> **Action item**: Search the data below, and report every line in which "viewBox" occurs.

> **The records**:
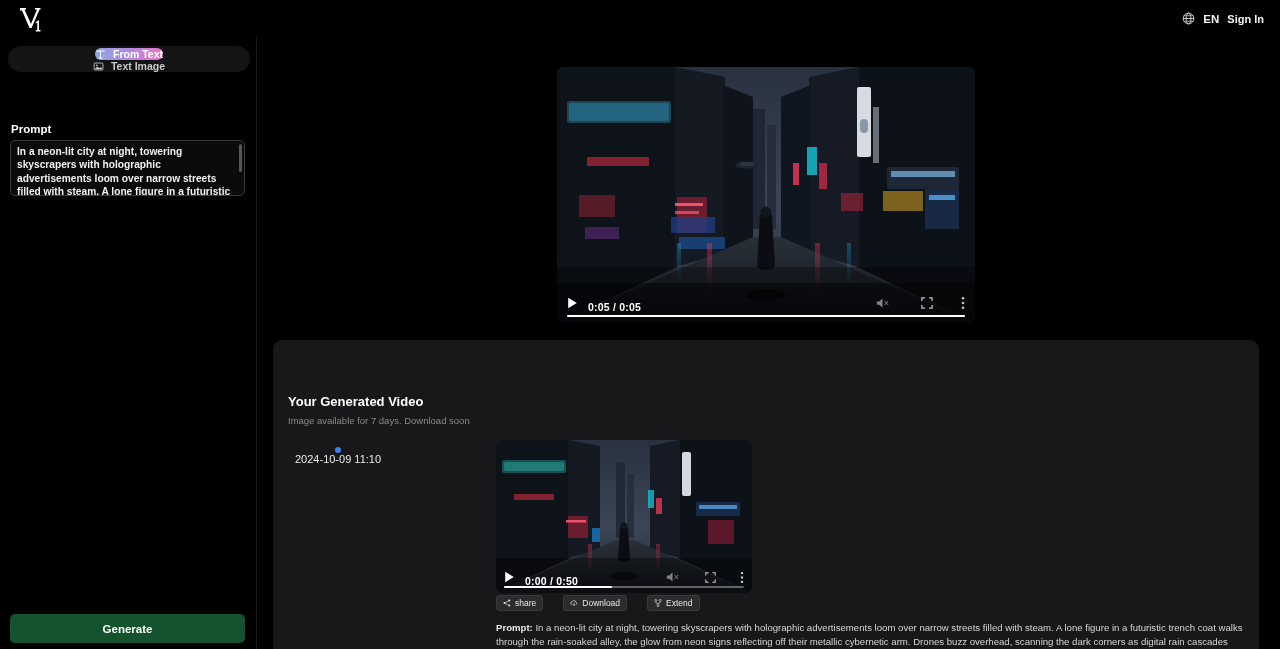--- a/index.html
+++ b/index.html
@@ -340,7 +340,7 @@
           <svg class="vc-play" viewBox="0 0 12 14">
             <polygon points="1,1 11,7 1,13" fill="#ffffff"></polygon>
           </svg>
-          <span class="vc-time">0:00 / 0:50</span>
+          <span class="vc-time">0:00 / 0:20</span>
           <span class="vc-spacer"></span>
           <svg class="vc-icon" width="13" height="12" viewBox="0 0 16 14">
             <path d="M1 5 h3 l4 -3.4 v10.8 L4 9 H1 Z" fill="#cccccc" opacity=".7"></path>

> **Task output**:
           <svg class="vc-play" viewBox="0 0 12 14">
           <svg class="vc-icon" width="13" height="12" viewBox="0 0 16 14">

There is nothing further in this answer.